“Welcome to the show everybody” announced Matty Healy, the frontman of indie-pop goliaths The 1975, just after performing “Sincerity is Scary” which saw him playfully hopping and strolling along a travelator in front of a towering image of a sunny New York style terrace block; a show absolutely.
It consists of imposing light boxes hanging from the ceiling, dizzying technicolour screens flashing to the beat of soft synths and funk-rock guitars and the biggest pop band in the country performing the last date of their UK tour with no visible fatigue. All this is preceded by supporting performances from No Rome (featured in Fortitude’s 10 to watch in 2019 list) and Pale Waves, who both warm the crowd nicely with fusions of contemporary RnB, art-pop and indie rock.
The atmosphere outside the arena edged towards pandemonium as the sound of No Rome became audible through the arena walls, as the queues to enter seemingly have no end and no beginning, where countless teenagers are huddled together in the cold anxiously awaiting to gain entry.

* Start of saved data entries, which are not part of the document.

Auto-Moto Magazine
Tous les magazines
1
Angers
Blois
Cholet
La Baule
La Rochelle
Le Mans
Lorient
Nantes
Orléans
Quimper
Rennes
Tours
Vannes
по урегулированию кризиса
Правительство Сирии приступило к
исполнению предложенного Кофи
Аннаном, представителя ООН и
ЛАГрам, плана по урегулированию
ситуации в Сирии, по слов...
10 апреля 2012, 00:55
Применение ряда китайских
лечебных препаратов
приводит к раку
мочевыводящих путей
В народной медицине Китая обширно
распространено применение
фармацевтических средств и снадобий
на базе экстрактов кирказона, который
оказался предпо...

It has often been easy to poke fun at the band, whether for their arguably pretentious song titles cough* I Like It When You Sleep, For You Are So Beautiful Yet So Unaware Of It cough*, Healy’s arrogance in the media, and the band’s pop appeal resulting in a primarily young fanbase. However, it is clear that here in Sheffield it all makes complete sense to the 13,000 or so fans watching mouths agape with arms thrown to the sky. This band is theirs, and the angst, fear and alienation projected in their music echoes how past generations felt about groups like The Smiths, or Talking Heads in their splashing together of genre and the desire to craft a truly impressive live experience.

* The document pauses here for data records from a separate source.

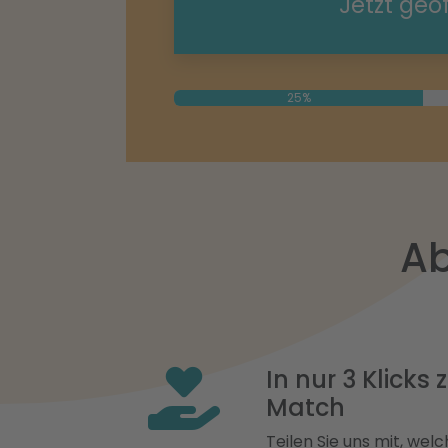
Jetzt geö
25%
Ab
In nur 3 Klicks
Match
Teilen Sie uns mit, welch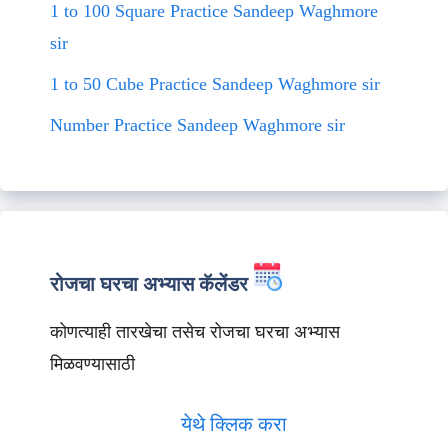
1 to 100 Square Practice Sandeep Waghmore
sir
1 to 50 Cube Practice Sandeep Waghmore sir
Number Practice Sandeep Waghmore sir
रोजचा घरचा अभ्यास कॅलेंडर
कोणत्याही तारखेचा तसेच रोजचा घरचा अभ्यास
मिळवण्यासाठी
येथे क्लिक करा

Healy can surely now be confirmed as one of modern pop’s premier frontmen, he is charismatic and charmingly goofy, dressed in bold blue overalls striking against his bandmates smart shirts. He chats briefly between tracks, thanking the staging crew as well as the audience and at one point blasts two lads for scrapping in the seats. He leads the band through an excellently performed mammoth 24 song, kicking off with the bouncier, funkier tracks “Give Yourself a Try”, “Love Me”, “TOOTIMETOOTIMETOOTIME”, and then steadying things in the middle portion of the evening with mellower cuts “Loving Someone”, “A Change of Heart”, “How to Draw/Petrichor”, “Medicine”. The final third of the evening is more “hit” heavy, though what constitutes as a “hit” and what doesn’t is difficult to determine in this devoted crowd, and “Love It If We Made It” “Girls” “The Sound” and “Sex” close the evening out.

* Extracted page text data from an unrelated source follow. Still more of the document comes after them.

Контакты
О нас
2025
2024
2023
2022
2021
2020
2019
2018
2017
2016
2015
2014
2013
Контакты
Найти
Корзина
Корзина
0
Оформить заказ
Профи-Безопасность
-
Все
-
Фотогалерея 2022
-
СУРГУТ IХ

The 1975 are sound tracking the joy and angst of youth here on a blockbuster budget, I have not seen such a live spectacle since David Byrne performed his American Utopia show last year, and there definitely moments here that match the magic of that performance, such as during “The Ballad of Me and My Brain” where Healy pushes the back wall of the stage in and climbs inside, appearing to perform the song from inside of a giant iPhone, the glowing rainbow cloud backdrop shimmering out across the crowd on “Loving Someone” or the heart-breaking “Somebody Else” which sees Healy return to the cut out in the stage wall and become framed by endless mirrored images of his neon lit image.
There a few acts in pop music that are utilising spaces such as this as brilliantly as The 1975; they are undoubtedly one of the best “big” live bands in the world.